Thoughts on the childhood home

Image: Kazi Tahsin Agaz Apurbo

Often in conversations people bring up the difference between the words "home" and "house", or in our case, the difference between "bari" and "basha".

In my teens and as a young adult, I found it difficult to make out the differences. But now as a mother of two young boys, with a few experiences behind me, I have decided to sit down and write of the differences that make my childhood house a home and everything in between a house.

My house on busy Eskaton Road is where I was born some 40 years back, where I have spent my entire childhood with over 15 relatives, where all the happiness I have known is concentrated.

In the four-storey, white house located in the capital, we used to live on the first two floors, complete with seven bedrooms, a big hall, a dining room, a living room, and my favourite place of all, an open terrace. Here, we played hide-and-seek, ful toka, ranna-bati, with my sisters, cousins and aunts, everyone in tow.

The terrace was big enough to house a beautiful garden, which was surrounded by large trees like coconut, bay leaf, betel nut, jackfruit, lychee, guava and jamrul. Under the shadow of the trees, my dada (grandfather) used to sit on a chair to spend time before lunch. Dadi sometimes kept him company, but on most days, she was always busy with something or the other, like cutting vegetables or cleaning rice.   

I hardly remember having lunch or dinner without guests, which would mean both my maternal and paternal relatives. The mood in the house was always festive, especially if it was Thursday. All our aunts and cousins would stay the night at our house. Amma sometimes had to send my choto kaka and his gang to the rooftop as the house was full.  

In that house, there was never any way to get some studying done, which was a great relief for me as I was the classic "fakibaaj". My mother would make calls to all the relatives to ensure nobody visited after I got my exam routine. But that surprisingly never stopped anyone from coming to our house anyway.

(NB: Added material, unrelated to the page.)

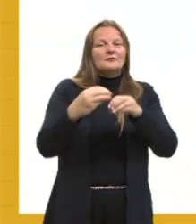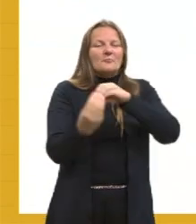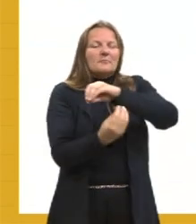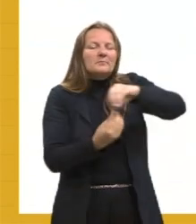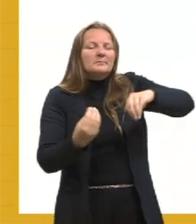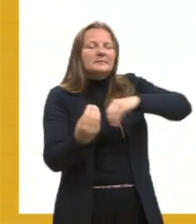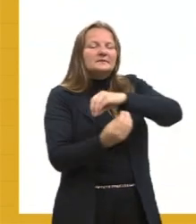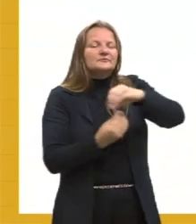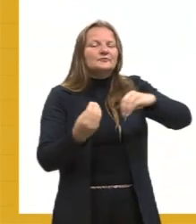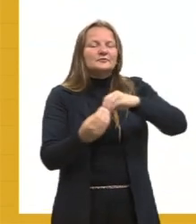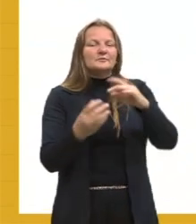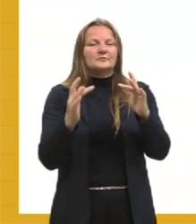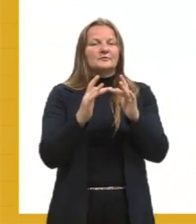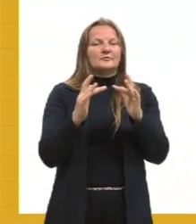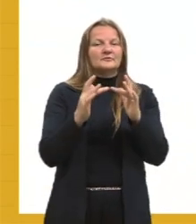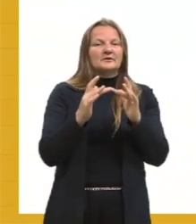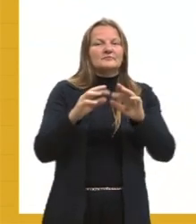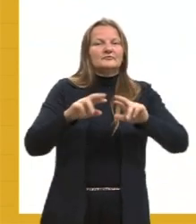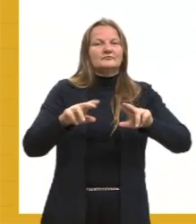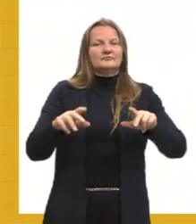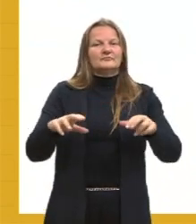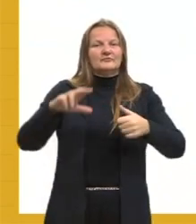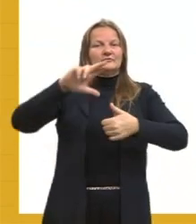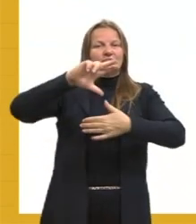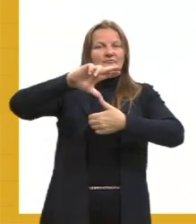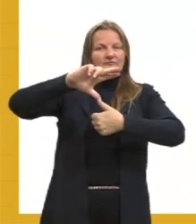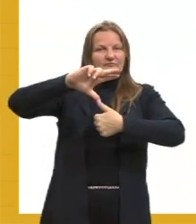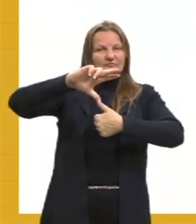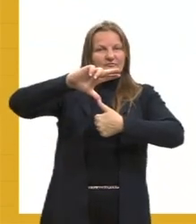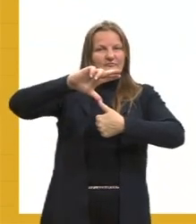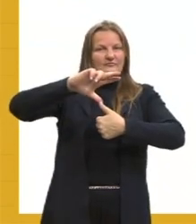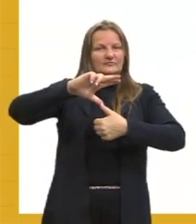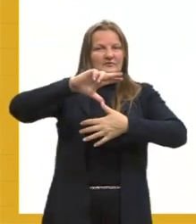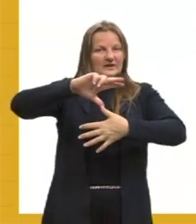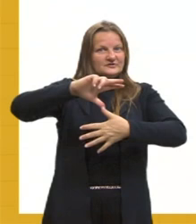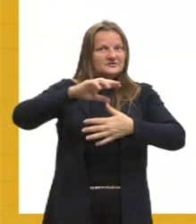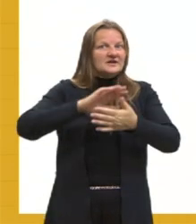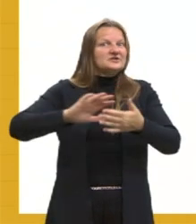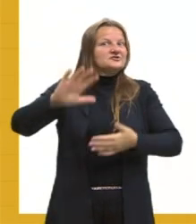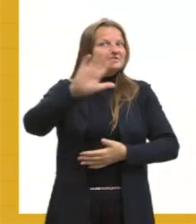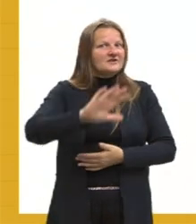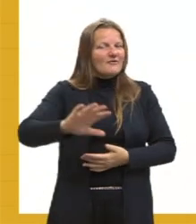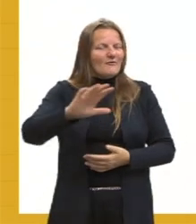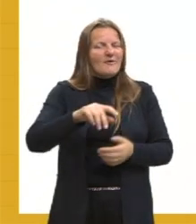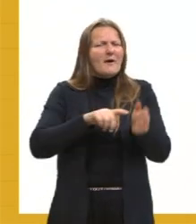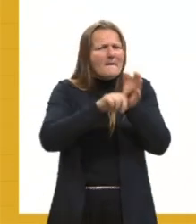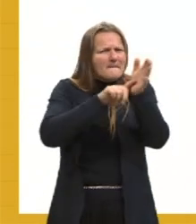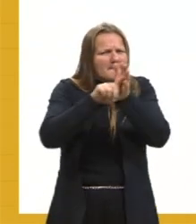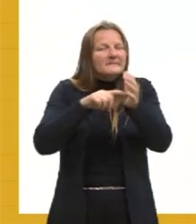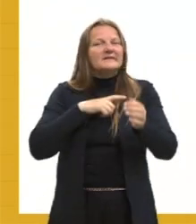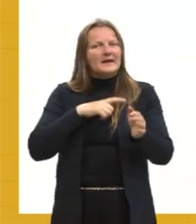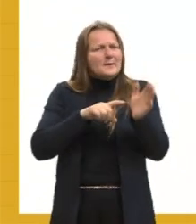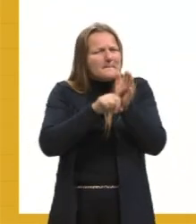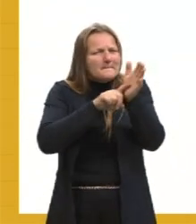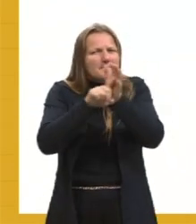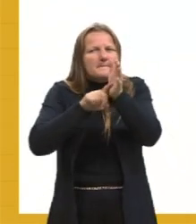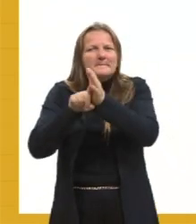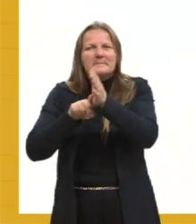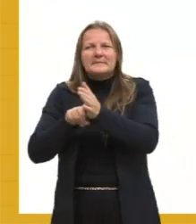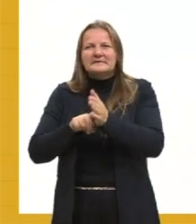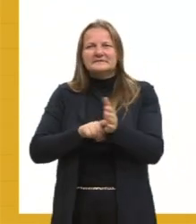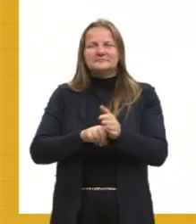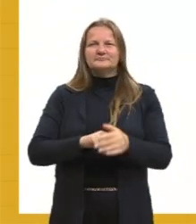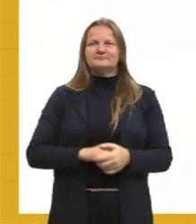esse contato com a língua latina, com a língua espanhola. Olha só que há pesquisas sobre isso, gente. Olha só que interessante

Every activity in that house was a public affair. Afternoon tea would be served on the terrace where all the family members would gather and sit on shitolpati (mat) and engage in raucous adda.

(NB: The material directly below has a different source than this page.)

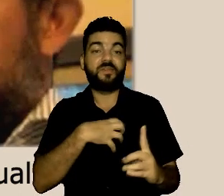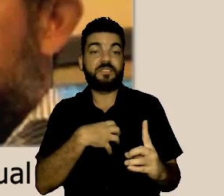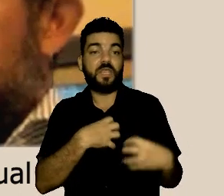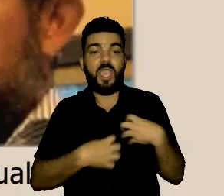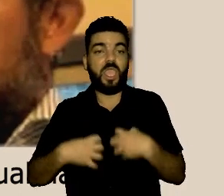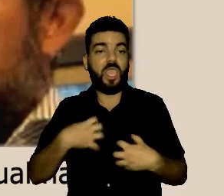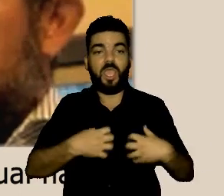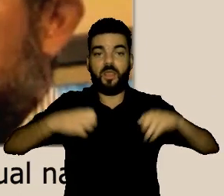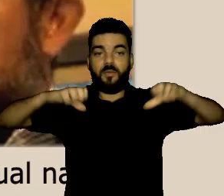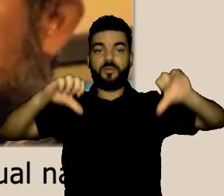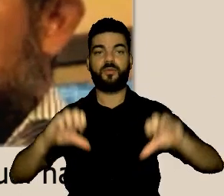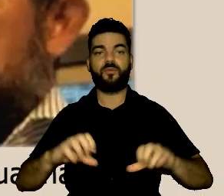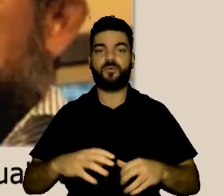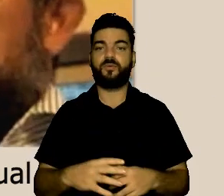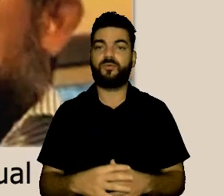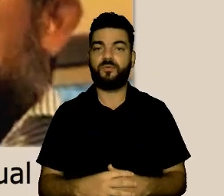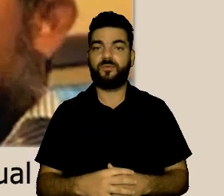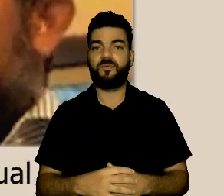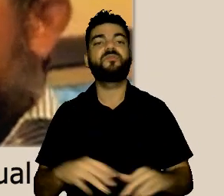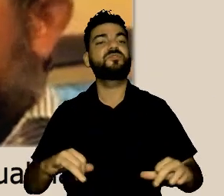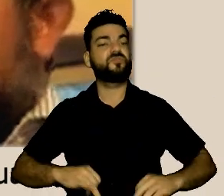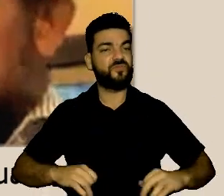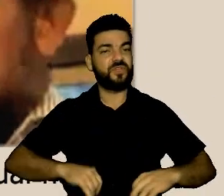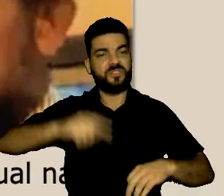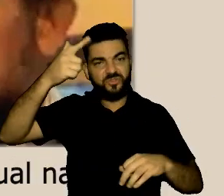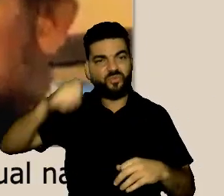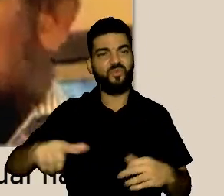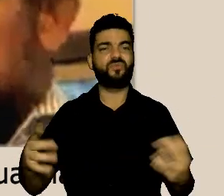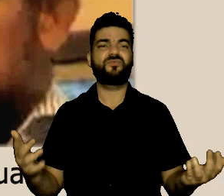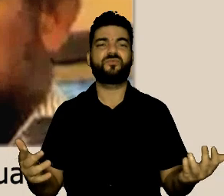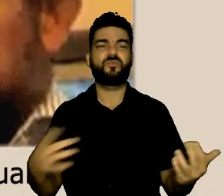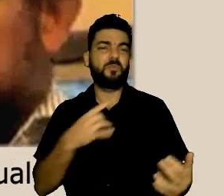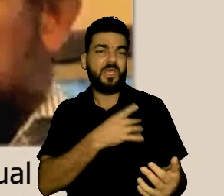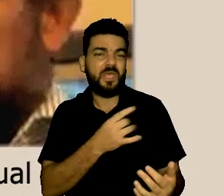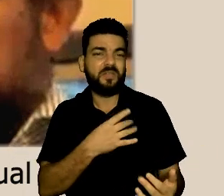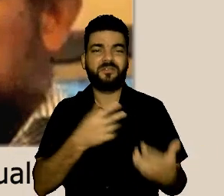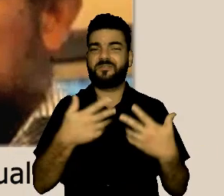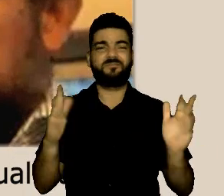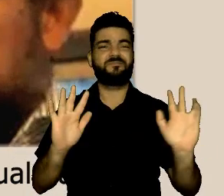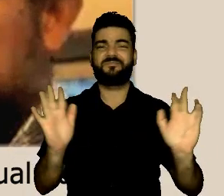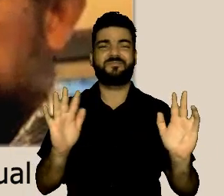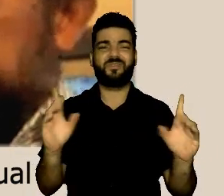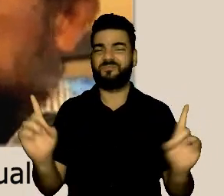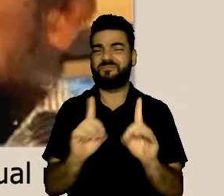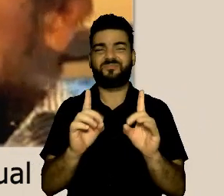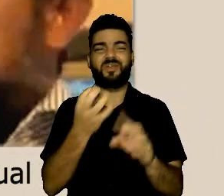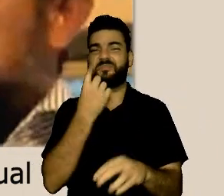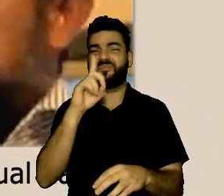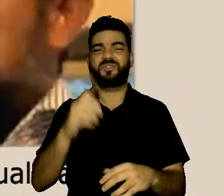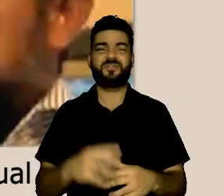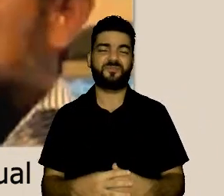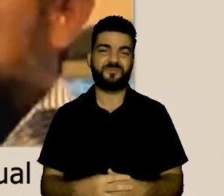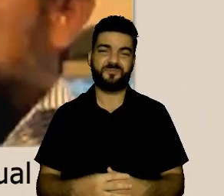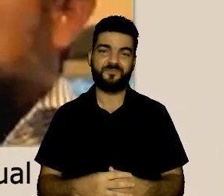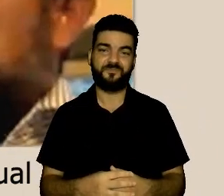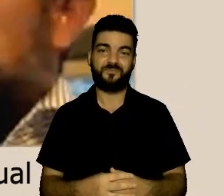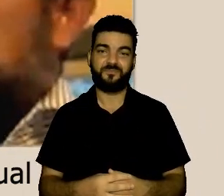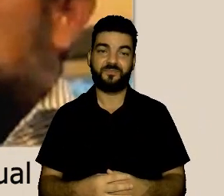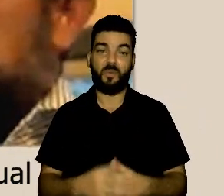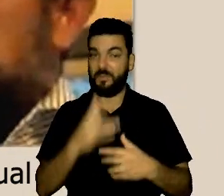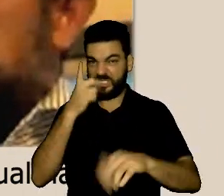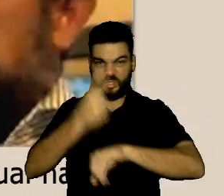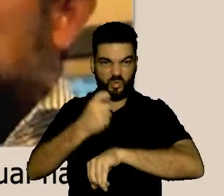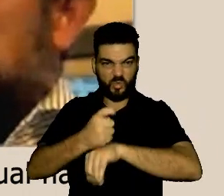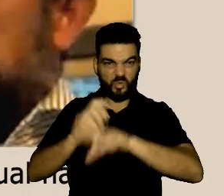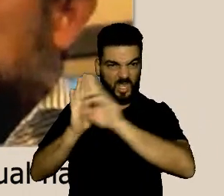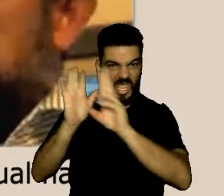Ana Paula porque ela vai se revitimizar ela vai sofrer tudo aquilo de novo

These were times when we had no generators or IPS, not even a charger. We used candles and hariken during power cuts, or as we Bangladeshis call it, loadshedding. As soon as the electricity went off, we would close our books and move to the terrace.  We particularly loved power cuts after 10 pm because that was when baba would sit with us and recite his favourite poems. The one I most vividly remember now is "Kobor" by Palli Kabi Jashimuddin.  With tears in his eyes, he would recite the seminal poem. A mysterious feeling would grip us when we saw him like this.

Till the age of three, I slept in the same room as my parents. But once, two of my sisters got married, my younger sibling and I finally got the chance to shift to one of the biggest rooms of the house.

I occupied the "best" side of the room and set up my table in front of a window from where I could see the backyard of the neighbouring house, with its multitude of trees. I still cannot forget the Eucalyptus, which emanated a minty clean fragrance every time it rained.

After I married and moved in with my in-laws, who lived near by, I used to go over to our house frequently. And every time I entered my room, I got nostalgic as pictures of my childhood rushed into my mind.

Then finally, a few years back Baba called a meeting to discuss a very important issue: the reconstruction of the house. One by one, each of us tried to discourage Baba, saying he was too old to take the hassle of constructing a new house.

But was I really worried about his age? No, I said what I said because I did not want to lose my childhood home.

I never felt like going to our house anymore once Amma started packing to move to a rented house nearby. I did not go. It hurt too much.

After they shifted, my niece and nephew fell sick often. Their health deteriorated more and more. My four-year-old niece used to tell my mother, "Dadumoni chlolo amra amader ager bashay jai. Ei bashata ektu o bhalo na." My sister used to say that she was upset every evening.

After four years, the newly constructed house is now ready to move into. Everyone is relieved. I am too. For them. I can feel the joy of getting a new home.

I went to visit the new house for the first time recently. It is well-designed, with a beautiful terrace as well. But as soon as I stepped inside, I felt that it no longer belongs to me.

I got frustrated and left. I didn't say a word, but could feel an empty space in my heart. I felt like I had lost my home.

But maybe it is time for my niece and nephew and the younger generation of my family to spend their beautiful childhood and make a new home and new memories in their hearts.

Farhana Ahmed is Deputy Web Editor, The Daily Star.